Ao fim da tarde, subi a calçada à procura do palhaço ou do homem-estátua. Queria apreciar o trabalho daqueles artistas, cujo valor havia posto em causa com tanta frieza. Queria desculpar-me de alguma forma, por ter julgado injustamente que aquele era um trabalho insignificante. E lá estava o homem-estátua, com o seu vistoso fato de ilusionista. Fiz soar o tilintar de uma moeda na caixinha de lata e contemplei fascinada o gesto lento e demorado da personagem. Inesperadamente, o que ele tirou da cartola não foi uma flor, mas sim um cartão vermelho. O mesmo vermelho vivo do laço e dos lábios. Continha uma mensagem escrita com tinta branca: “Eu sabia que te voltaria a ver.
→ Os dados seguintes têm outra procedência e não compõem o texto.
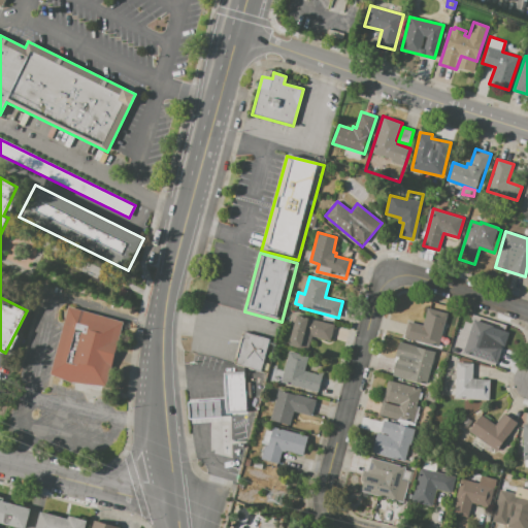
[(120,323),(102,390),(46,374),(64,308),(120,323)]
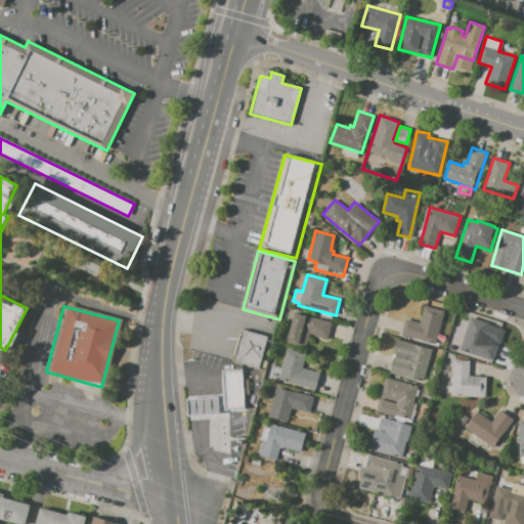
[(444,312),(435,345),(401,336),(405,319),(419,322),(424,306),(444,312)]
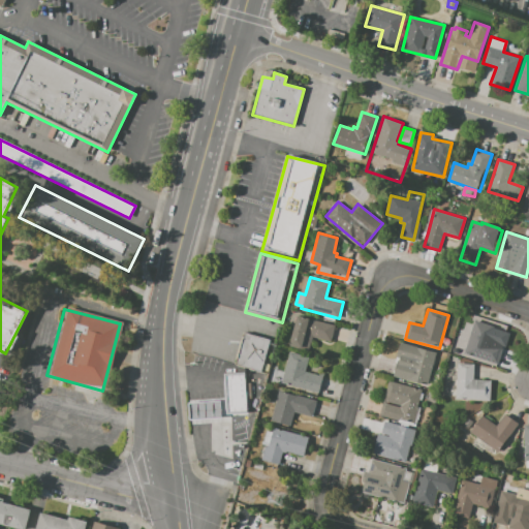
[(298,315),(335,324),(330,341),(312,337),(308,350),(289,345),(298,315)]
O palhaço e o mágico têm que ir embora, mas gostariam que te lembrasses sempre de que a vida é como uma dança”. Agradeci-lhe em silêncio e ele, como se me tivesse ouvido, piscou um dos seus grandes olhos verdes. E foi a última vez que o vi.
Começou a chover, mas eu continuei a andar despreocupada, enquanto cada gota de chuva me purificava o corpo e a alma, preparada para acolher uma nova descoberta.
Sei agora que o caminho para a felicidade é demasiado simples para nos ser ensinado. Ainda estou longe de atingir a meta, mas o facto de me encontrar no ponto de partida é o suficiente para me fazer sentir livre… como quem dança!
8 Comments:
texto lindo. abordagem simples mas perfeita. adoro-o! =) *
texto lindo. abordagem simples mas perfeita. adoro-o!=)*
texto de uma simplicidade tão bela. gostei bastante;)
Eu assino por baixo do que aquelas duas senhoras ali em cima disseram!
Tem faltado o tempo para nos vires aqui deixar estas coisas tão belas e bonitas de ler....
Ai o amor....
Beijo.
Gostei muito do texto.Fiquei pensando sobre várias coisas enquanto lia. você escreve bem, hein, menina! :)
Eia!
Pois é, minha linda... parece que voltaste em grande para o meio de nós! Adorei o teu texto :)
Entretanto aparece no meu blog e lê o post "Sai uma batata quente" e pronto... é só aceitares (ou não!) o desafio!
Jinhus gandes
"o caminho para a felicidade é demasiado simples para nos ser ensinado"
Adorei as tuas palavras. Sim, a felicidade é simples, e não vale a pena complicar o que é simples!